"No mind is better than the precision of its concepts." -- Ayn Rand
***
The headline and blurb of an
article at
Rolling Stone well describe a tragic phenomenon at the intersection of advanced technology and primitive philosophy (and possibly mental illness): "People Are Losing Loved Ones to AI-Fueled Spiritual Fantasies", and
Self-styled prophets are claiming they have 'awakened' chatbots and accessed the secrets of the universe through ChatGPT.Likewise, the following, on the flood of responses to a Reddit post by one of these AI widows, does well enough to elaborate (The whole piece is about a ten minute read.):
Kat was both "horrified" and "relieved" to learn that she is not alone in this predicament, as confirmed by a Reddit thread on r/ChatGPT that made waves across the internet this week. Titled "Chatgpt induced psychosis," the original post came from a 27-year-old teacher who explained that her partner was convinced that the popular OpenAI model "gives him the answers to the universe." Having read his chat logs, she only found that the AI was "talking to him as if he is the next messiah." The replies to her story were full of similar anecdotes about loved ones suddenly falling down rabbit holes of spiritual mania, supernatural delusion, and arcane prophecy -- all of it fueled by AI. Some came to believe they had been chosen for a sacred mission of revelation, others that they had conjured true sentience from the software.
What they all seemed to share was a complete disconnection from reality.
Speaking to Rolling Stone, the teacher, who requested anonymity, said her partner of seven years fell under the spell of ChatGPT in just four or five weeks, first using it to organize his daily schedule but soon regarding it as a trusted companion. "He would listen to the bot over me," she says. "He became emotional about the messages and would cry to me as he read them out loud. The messages were insane and just saying a bunch of spiritual jargon," she says, noting that they described her partner in terms such as "spiral starchild" and "river walker." [links omitted, bold added]
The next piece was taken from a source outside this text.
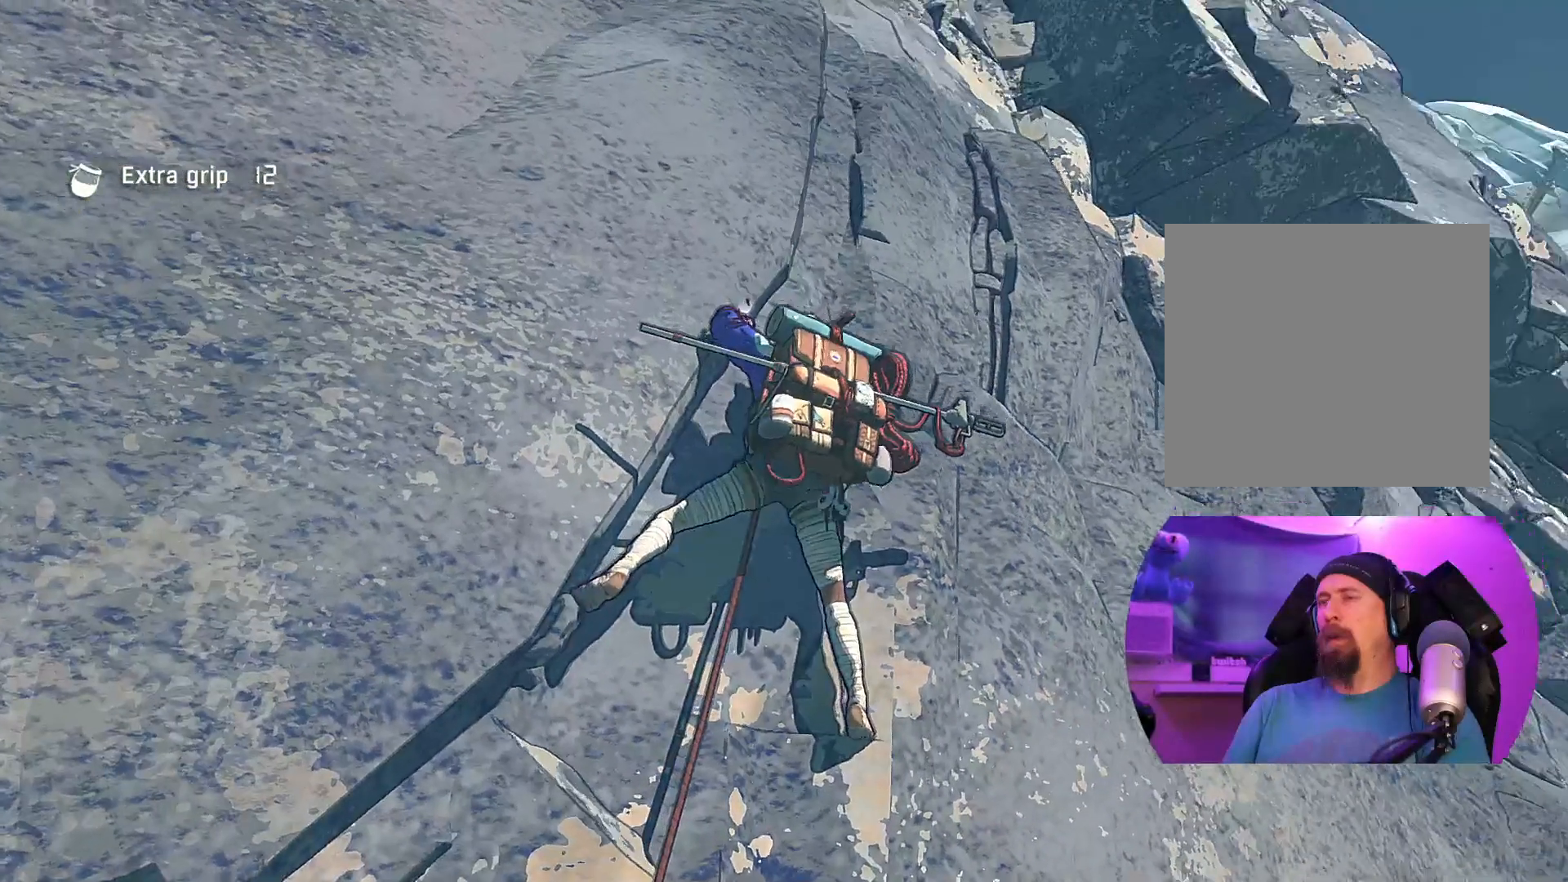
{"buttons": [], "left_stick": "center", "right_stick": "center", "events": [[400, "right_stick", "center"]]}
Even if we grant that artificial intelligence even
is intelligence or that some bot has evolved sentience, the following Ayn Rand
quote applies to both the program (in part) and its user (wholly):
Many people, particularly today, claim that man cannot live by logic alone, that there's the emotional element of his nature to consider, and that they rely on the guidance of their emotions. Well, ... the joke is on ... them: man's values and emotions are determined by his fundamental view of life. The ultimate programmer of his subconscious is philosophy -- the science which, according to the emotionalists, is impotent to affect or penetrate the murky mysteries of their feelings.
The quality of a computer's output is determined by the quality of its input. If your subconscious is programmed by chance, its output will have a corresponding character. You have probably heard the computer operators' eloquent term "gigo" -- which means: "Garbage in, garbage out." The same formula applies to the relationship between a man's thinking and his emotions. [bold added]
To the best of my limited knowledge, AI is -- unlike humans -- incapable of forming abstractions, and would be severely handicapped even if it could because -- forming its output from human-provided training sets -- it has no perceptual connection with reality with which to
form valid concepts. Any abtractions it could form at this point would presumably be akin to
floating abstractions:
"Floating abstractions" [are] ... concepts detached from existents, concepts that a person takes over from other men without knowing what specific units the concepts denote. ("Definition as the Final Step in Concept-Formation," Objectivism: The Philosophy of Ayn Rand, p. 96.)
In this new phenomenon, the AI user is simply accepting these mystical abstractions (or even arbitrary assertions) indirectly from the humans who originated the training data, and perhaps modfied by the AI. (I'd be tempted to treat anything mystical sounding from an AI like the more obvious phenomenon of
AI hallucinations, if not classify it as a
type of hallucination.)
Even if there were a nonhuman intelligence, such as a space alien or a sentient program, anyone interacting with it would have the same obligation to himself he now does with other humans: Satisfy himself about the extent to which what he is hearing is true, and non-
arbitrary.
Falling for some story about being a messiah, or, for that matter, passively accepting a repackaged science fiction trope about a program "awakening" are evidence of very poor thinking habits: While it would be devastating to see a loved one fall off such a cliff, I would rather know sooner than later. As we see here, there is a strong chance that the significant other needs help, the relationship is untenable, or both.
I strongly suspect that anyone succumbing to such fantasies is some serious combination of gullible,
mystically-inclined,
subjectivist,
second-handed, or mentally ill.
Many of these "widows" will be better off in the long run.